*** TEXTE FOURNI ***

La bataille serait rude, et pas seulement parce qu’elle s’appuierait sur des arguments juridiques inédits.

McGill and Concordia crests

Les spécialistes en droit constitutionnel et en relations intergouvernementales traversent une période exaltante au Canada, ce qui est généralement synonyme d’anxiété pour presque toutes les autres.

Compte tenu du récent phénomène de premières et premiers ministres qui menacent de défier les lois fédérales qui ne leur conviennent pas et d’anticiper les contestations fondées sur la Charte en invoquant la disposition de dérogation, il pourrait être facile de ne pas tenir compte de la réforme du financement des universités au Québec annoncée par le gouvernement du premier ministre François Legault juste avant les vacances des Fêtes.

Le gouvernement a annoncé aux trois universités anglophones de la province que les frais de scolarité pour les étudiantes et étudiants de l’extérieur de la province augmenteront d’un tiers à l’automne et qu’elles devront payer des sanctions pécuniaires si elles ne s’assurent pas que 80 % de leurs étudiantes et étudiants de l’extérieur de la province atteignent un niveau intermédiaire de français d’ici l’automne 2025.

Le gouvernement Legault assure que cette politique est nécessaire pour protéger la langue française au Québec. Les universités affirment plutôt que celle-ci nuira aux inscriptions et les mettra dans une situation financière précaire. Deep Saini, recteur et vice-chancelier de l’Université McGill, a qualifié cette politique de « catastrophique » et d’« attaque ciblée » contre les universités anglophones. Il n’exclut pas la possibilité d’intenter une poursuite.

Les personnes se portant à la défense de la communauté anglophone du Québec considèrent que la politique universitaire de M. Legault s’inscrit dans une tendance populiste provinciale qui porte atteinte aux garanties constitutionnelles des droits des groupes minoritaires au Canada. Elles estiment également que cette politique est susceptible d’être contestée devant les tribunaux. Il n’y a toutefois pas de consensus clair sur la forme de cette contestation.

*** SEGMENT DE DONNÉES ***

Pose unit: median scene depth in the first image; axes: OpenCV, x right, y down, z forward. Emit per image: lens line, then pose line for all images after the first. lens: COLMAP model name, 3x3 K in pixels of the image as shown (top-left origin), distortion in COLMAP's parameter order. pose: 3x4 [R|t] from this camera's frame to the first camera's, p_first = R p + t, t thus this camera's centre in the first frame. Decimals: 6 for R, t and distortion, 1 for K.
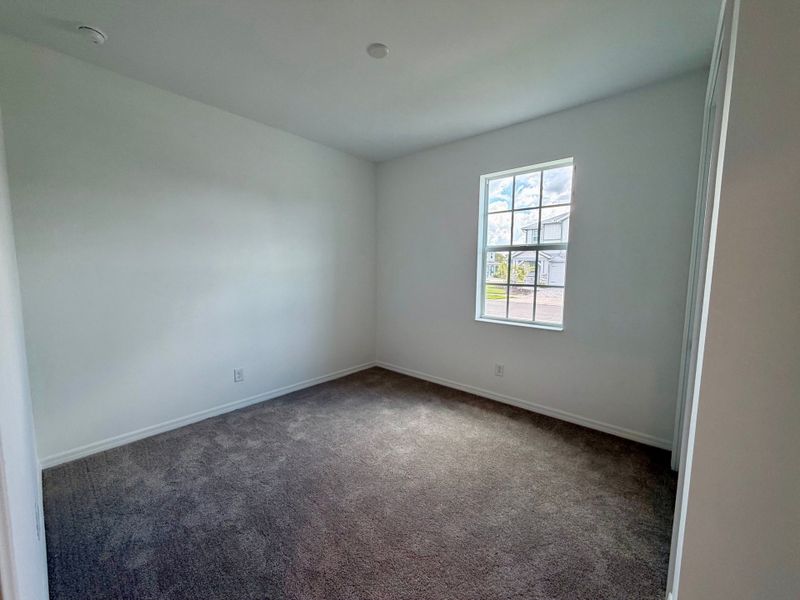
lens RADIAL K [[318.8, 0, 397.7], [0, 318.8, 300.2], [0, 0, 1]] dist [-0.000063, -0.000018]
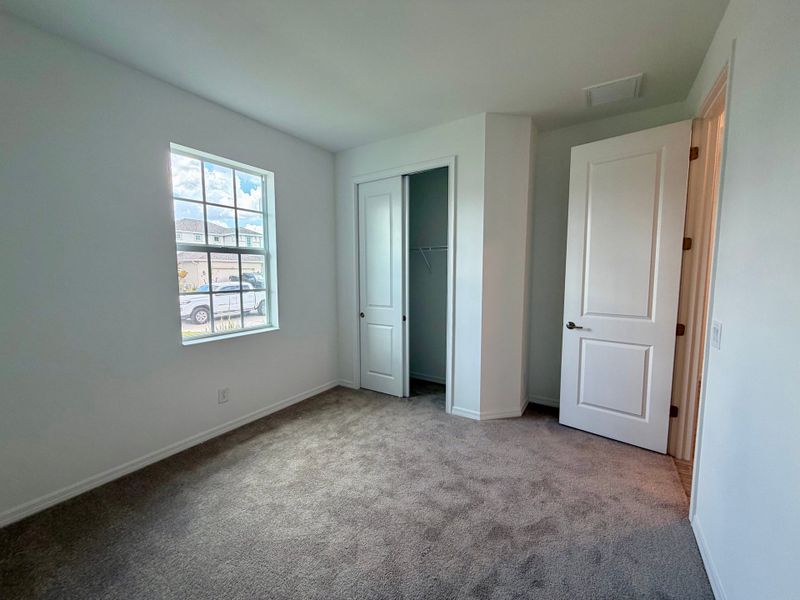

***

--- QUESTIONS D'ÉTUDE ---
- 1) Relevez toutes les données chiffrées (nombres, fractions, pourcentages, années) que contient le texte sur la réforme du financement des universités au Québec.
- 2) Restituez tel quel le passage du texte sur la réforme du financement des universités au Québec, en commençant par « McGill and Concordia » et en allant jusqu'à « vacances des Fêtes. ».
- 3) Poursuivez le texte sur la réforme du financement des universités au Québec à partir de sa dernière phrase.
Le matériel placé après le texte forme un ensemble distinct et sans lien avec lui.

--- CORRIGÉ ---
- 1)
- trois : le nombre d'universités anglophones de la province
- un tiers : la hausse des frais de scolarité pour les étudiantes et étudiants de l'extérieur de la province
- 80 % : la part des étudiantes et étudiants de l'extérieur de la province qui doivent atteindre un niveau intermédiaire de français
- 2025 : l'automne fixé comme échéance pour atteindre ce niveau

- 2)
McGill and Concordia crests

Les spécialistes en droit constitutionnel et en relations intergouvernementales traversent une période exaltante au Canada, ce qui est généralement synonyme d’anxiété pour presque toutes les autres.

Compte tenu du récent phénomène de premières et premiers ministres qui menacent de défier les lois fédérales qui ne leur conviennent pas et d’anticiper les contestations fondées sur la Charte en invoquant la disposition de dérogation, il pourrait être facile de ne pas tenir compte de la réforme du financement des universités au Québec annoncée par le gouvernement du premier ministre François Legault juste avant les vacances des Fêtes.

- 3)
« Il est essentiel pour le Canada et pour l’existence du Canada, de protéger les droits des minorités linguistiques à utiliser leurs langues et à pratiquer leurs cultures où qu’elles se trouvent dans le pays, déclare Ronald Caza, spécialiste du droit constitutionnel et des droits de la personne au cabinet Caza Saikaley à Ottawa. Pour ce faire, ils ont besoin d’institutions comme l’Université McGill. Les gouvernements ne peuvent pas imposer des politiques qui mettent en péril ces institutions essentielles. »

La Charte canadienne des droits et libertés est l’option évidente pour procéder à une contestation judiciaire. Une réclamation en vertu de l’article 15 affirmerait que la politique universitaire viole le droit des anglophones à être protégés contre les persécutions fondées sur « l’origine nationale ou ethnique ».

« Les étudiantes canadiennes et les étudiants canadiens provenant de l’extérieur du Québec seront durement touchés, insiste Michael Bergman, avocat basé à Montréal qui a représenté des groupes linguistiques minoritaires en Ontario et au Québec.

Il est plus difficile d’apprendre une nouvelle langue dans la vingtaine, et si ces étudiantes et étudiants ont besoin de ces notes pour leurs études supérieures, cela peut poser un sérieux problème. Ces étudiantes et étudiants ne sont pas traités comme les autres. »

Une deuxième option, selon Me Bergman, consisterait à s’attaquer à la politique à l’aide de l’article 6 de la Charte, qui protège la liberté de circulation. L’argument, selon lui, serait que le Québec impose une pénalité financière pour décourager les étudiantes et étudiants de l’extérieur de la province.

« [La politique] impose une prime spéciale, appelons-la simplement une taxe, aux Canadiennes et Canadiens de l’extérieur de la province qui fréquentent les universités anglophones du Québec, poursuit MBergman. L’objectif de cette taxe est de les dissuader [d’étudier au Québec]. »

Julius Grey de Grey Casgrain, avocat montréalais et expert en droit constitutionnel, reconnaît que toute contestation fondée sur la Charte inciterait le gouvernement Legault à invoquer la disposition de dérogation. Selon lui, une telle action serait elle-même vulnérable à un changement d’opinion publique.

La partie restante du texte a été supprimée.